▸ **DOCUMENT SECTION**:
******************************
The CSV reader/writer uses a standard input or output port. Records are retrieved or written as lists of field values. Fields are always read as strings. Fields are written using display unless they are strings needing quoting, when they are written character by character, or symbols, which are first converted to strings.

make-csv-reader

Creates a csv-reader object:

no arguments: uses current input port, comma as separator and double-quote for quote character
one argument: specifies input port
two arguments: specifies input port and separator character
three arguments: specifies input port, separator character and quote character

csv-read

Reads a single record (list of fields) from given reader, or current-input-port if no reader given.

csv-read-all

Reads a list of records (list of fields) from given reader, or current-input-port if no reader given.

$ sash -r7 -L .
sash[r7rs]> (import (robin csv) (scheme file))
sash[r7rs]> (with-input-from-file "data.csv" (lambda () (csv-read-all)))
(("123" "field 2" "456") ("789" "see, comma" "12"))
******************************
▸ **RECORDS FOR THIS TASK**:
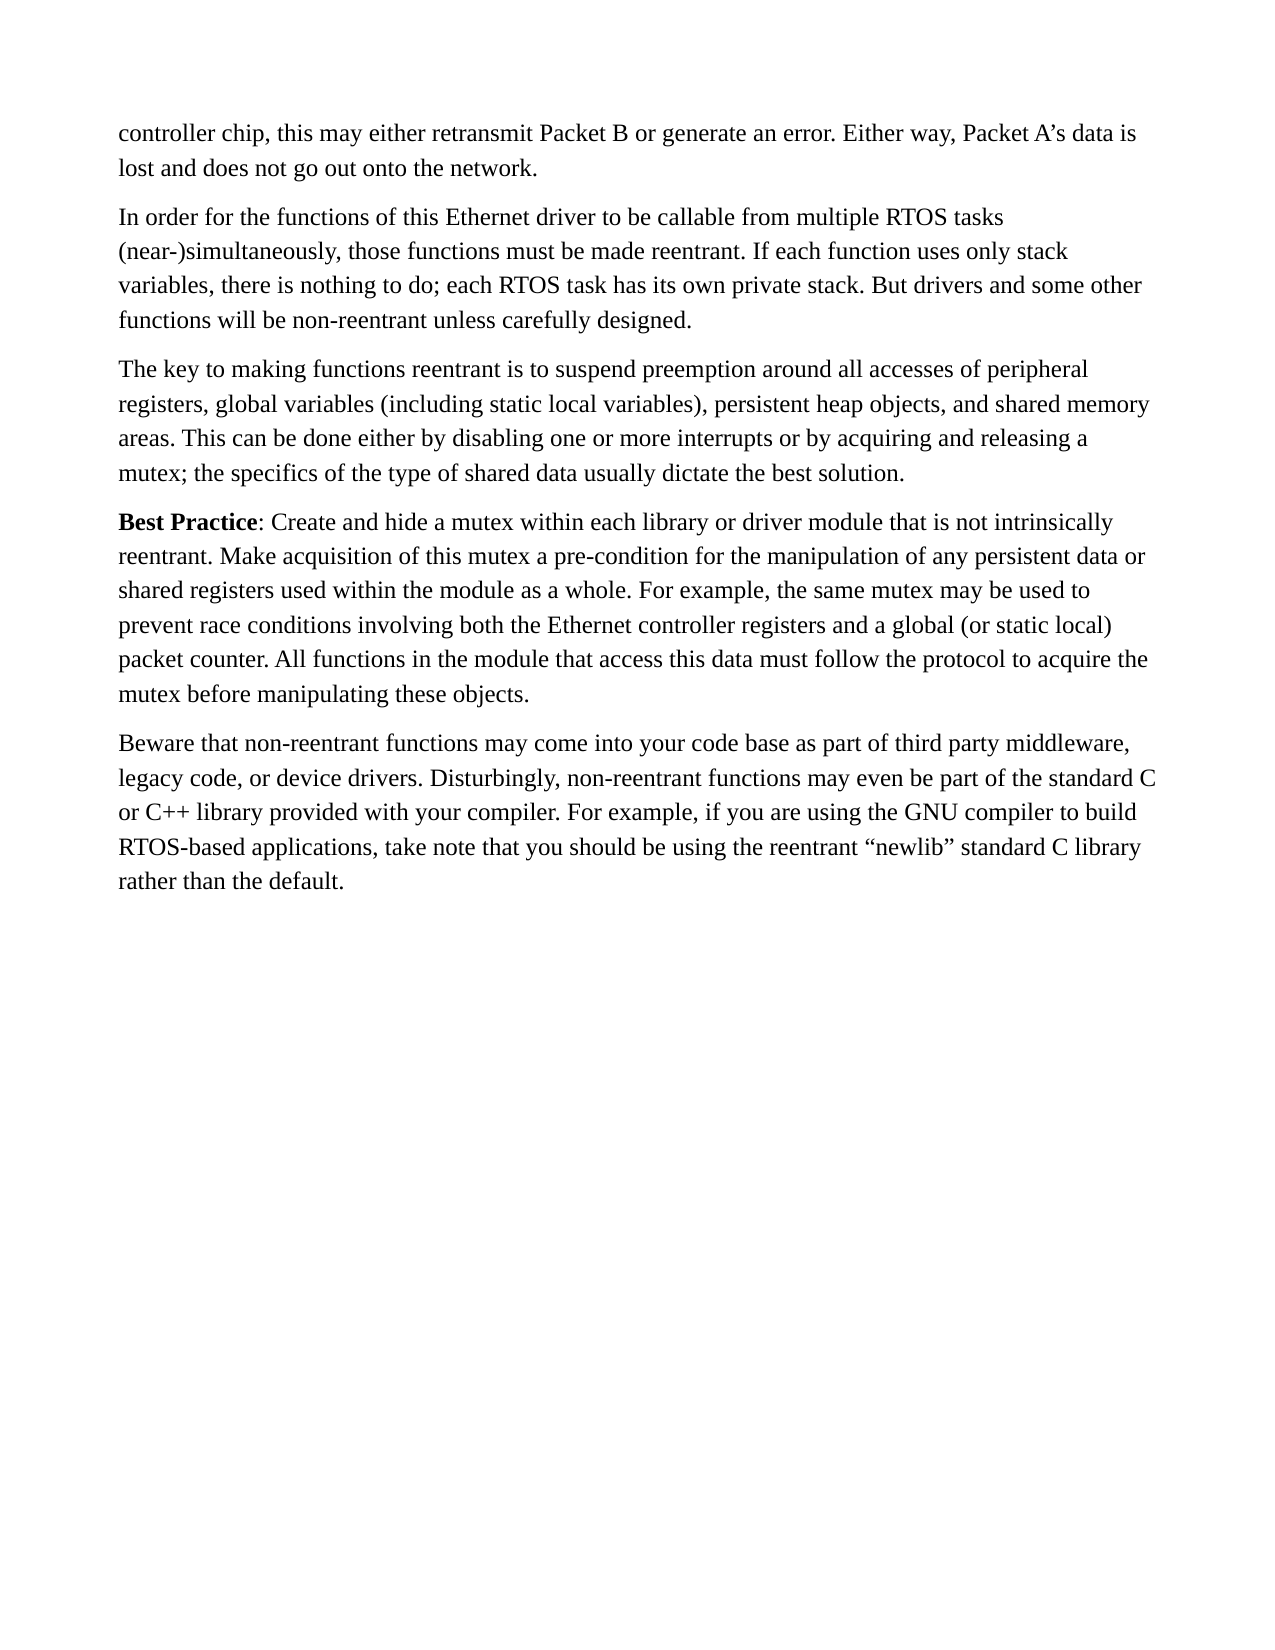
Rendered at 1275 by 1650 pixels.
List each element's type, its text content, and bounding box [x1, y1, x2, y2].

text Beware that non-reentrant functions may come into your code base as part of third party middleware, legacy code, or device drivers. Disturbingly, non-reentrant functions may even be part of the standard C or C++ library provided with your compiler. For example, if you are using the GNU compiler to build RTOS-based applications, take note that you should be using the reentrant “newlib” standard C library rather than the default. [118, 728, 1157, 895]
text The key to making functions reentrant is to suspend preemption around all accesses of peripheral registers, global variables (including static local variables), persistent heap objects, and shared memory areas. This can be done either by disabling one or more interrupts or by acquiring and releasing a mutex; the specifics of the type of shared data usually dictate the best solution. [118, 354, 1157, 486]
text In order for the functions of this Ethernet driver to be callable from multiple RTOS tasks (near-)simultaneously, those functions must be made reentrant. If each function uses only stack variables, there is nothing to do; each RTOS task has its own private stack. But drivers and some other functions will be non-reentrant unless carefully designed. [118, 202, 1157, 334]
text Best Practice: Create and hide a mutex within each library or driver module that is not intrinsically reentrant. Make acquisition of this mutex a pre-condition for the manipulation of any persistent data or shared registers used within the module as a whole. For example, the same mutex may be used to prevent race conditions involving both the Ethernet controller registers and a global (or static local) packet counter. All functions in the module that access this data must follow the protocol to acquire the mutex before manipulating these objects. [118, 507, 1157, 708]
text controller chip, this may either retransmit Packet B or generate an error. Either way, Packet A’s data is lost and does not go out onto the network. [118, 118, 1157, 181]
******************************
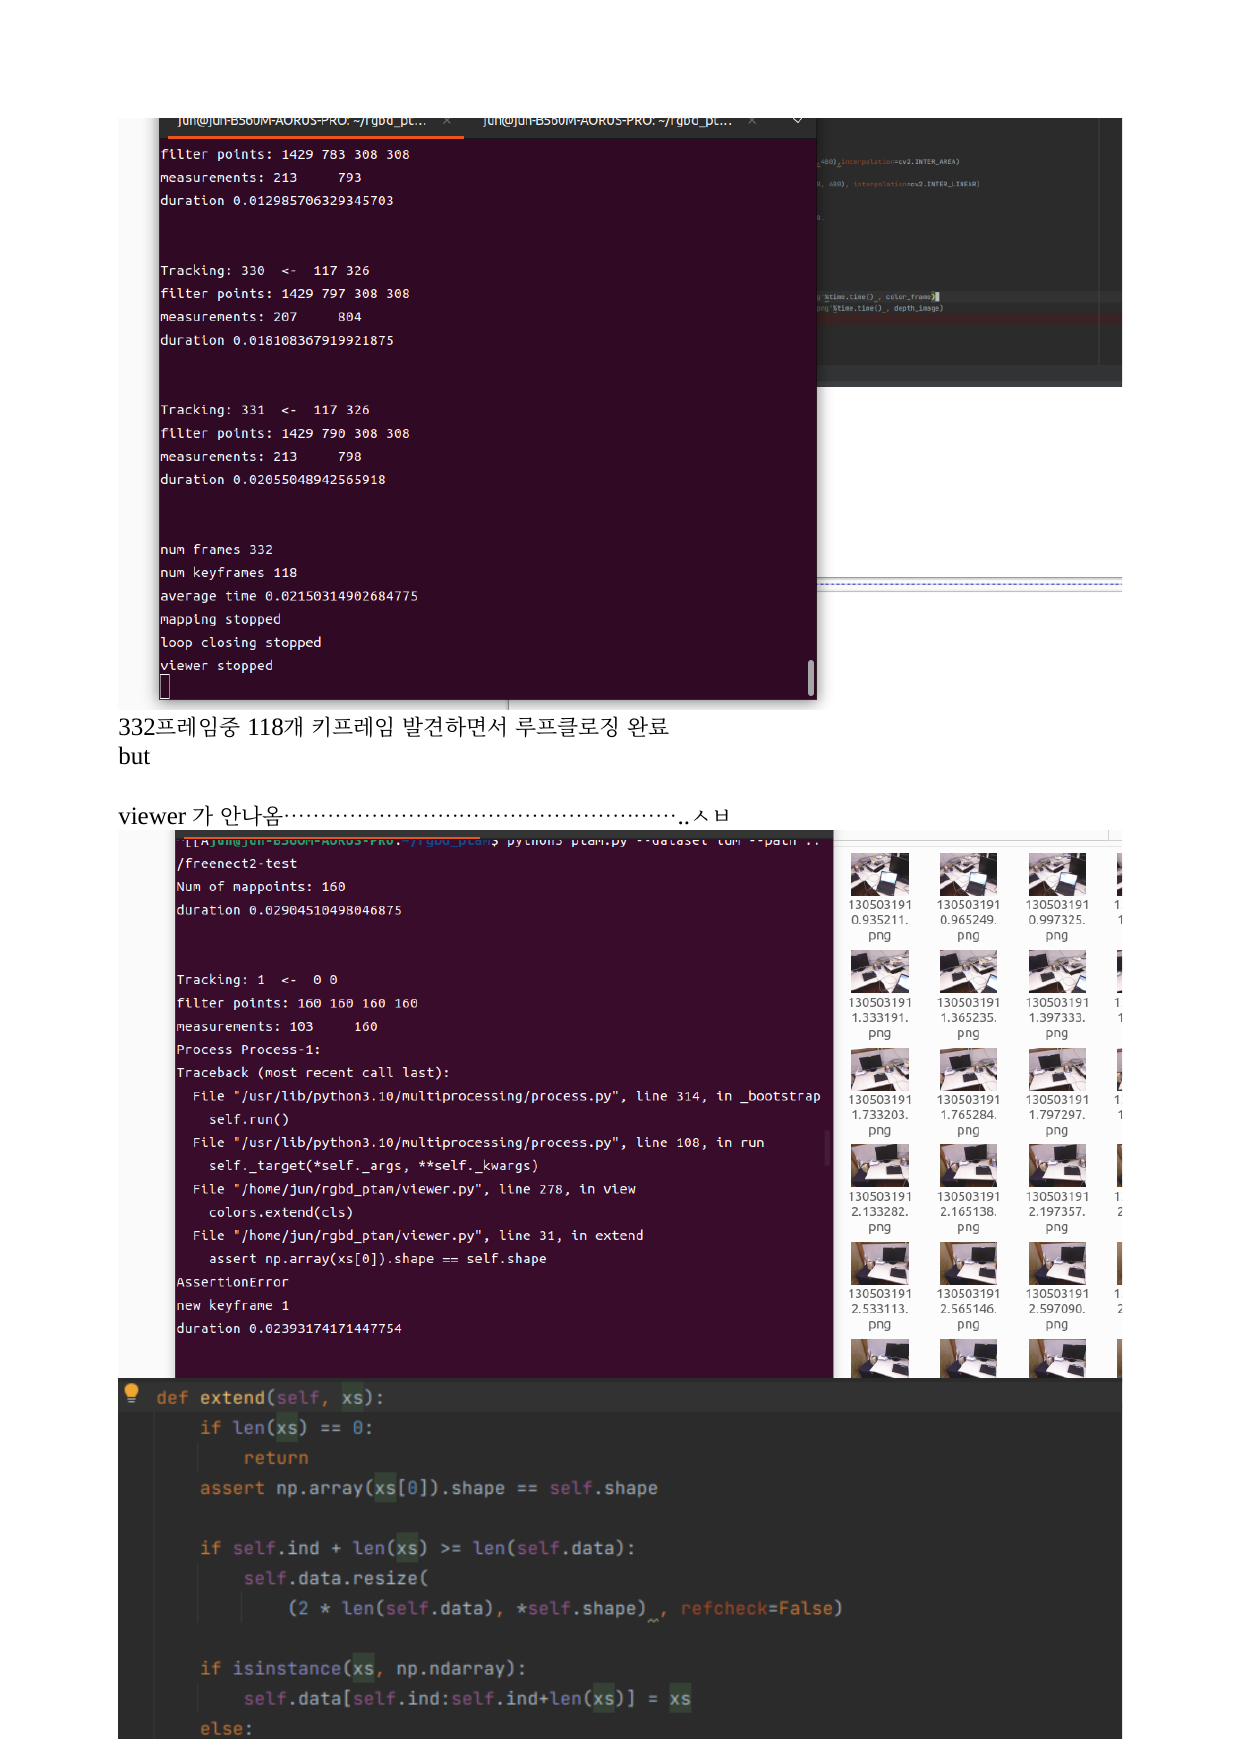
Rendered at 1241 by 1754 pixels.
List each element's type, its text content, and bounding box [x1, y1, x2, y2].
******************************
▸ **WORK INSTRUCTIONS**:
1/ Write out the lines of the entries exactly as they appear, everything from the line containing "Rendered at 1275 by 1650 pixels." down to the line containing "text Best Practice: Create", including both of those lines.
2/ Extend the CSV reader documentation beyond its final line with a few more lines in the same style.
The entries have nothing to do with the text on the CSV reader.

▸ **RESPONSES PER TASK**:
1/
Rendered at 1275 by 1650 pixels.
List each element's type, its text content, and bounding box [x1, y1, x2, y2].

text Beware that non-reentrant functions may come into your code base as part of third party middleware, legacy code, or device drivers. Disturbingly, non-reentrant functions may even be part of the standard C or C++ library provided with your compiler. For example, if you are using the GNU compiler to build RTOS-based applications, take note that you should be using the reentrant “newlib” standard C library rather than the default. [118, 728, 1157, 895]
text The key to making functions reentrant is to suspend preemption around all accesses of peripheral registers, global variables (including static local variables), persistent heap objects, and shared memory areas. This can be done either by disabling one or more interrupts or by acquiring and releasing a mutex; the specifics of the type of shared data usually dictate the best solution. [118, 354, 1157, 486]
text In order for the functions of this Ethernet driver to be callable from multiple RTOS tasks (near-)simultaneously, those functions must be made reentrant. If each function uses only stack variables, there is nothing to do; each RTOS task has its own private stack. But drivers and some other functions will be non-reentrant unless carefully designed. [118, 202, 1157, 334]
text Best Practice: Create and hide a mutex within each library or driver module that is not intrinsically reentrant. Make acquisition of this mutex a pre-condition for the manipulation of any persistent data or shared registers used within the module as a whole. For example, the same mutex may be used to prevent race conditions involving both the Ethernet controller registers and a global (or static local) packet counter. All functions in the module that access this data must follow the protocol to acquire the mutex before manipulating these objects. [118, 507, 1157, 708]

2/
sash[r7rs]>

make-csv-writer

Creates a csv-writer object:

no arguments: uses current-output-port, comma as separator and double-quote for quote character
one argument: specifies output port
two arguments: specifies output port and separator character
three arguments: specifies output port, separator character and quote character

csv-write

Writes a single record (list of fields) in CSV format:

one argument: the record, writes to the current-output-port with comma as separator and double-quote for quote character
two arguments: the record and a csv-writer object

csv-write-all

Writes a list of records in CSV format:

one argument: the records, writes to the current-output-port with comma as separator and double-quote for quote character
two arguments: the records and a csv-writer object

$ sash -r7 -L .
sash[r7rs]> (import (robin csv) (scheme file))
sash[r7rs]> (with-output-to-file "data.csv"
   (lambda () (csv-write-all '((123 "field 2" 456) (789 "see, comma" 012)))))
sash[r7rs]>
$ more data.csv
123,field 2,456
789,"see, comma",12

(robin disjoint-set)

A disjoint-set data structure holds items in distinct sets (or groups). Efficient procedures are provided for finding a representative of the set any item is contained in, and also for joining two sets together.

make-disjoint-set

make-disjoint-set takes one or two parameters: a single comparator or the equality function to use on terms, and a hash function (e.g. hash, string-hash or default-hash). The return value is a disjoint set.

disjoint-set?

disjoint-set? checks if its argument is a disjoint-set instance or not, returning a boolean value.

disjoint-set:make

disjoint-set:make places an item into the disjoint-set as its own group. Takes two arguments: the disjoint set and the item. Return value is undefined.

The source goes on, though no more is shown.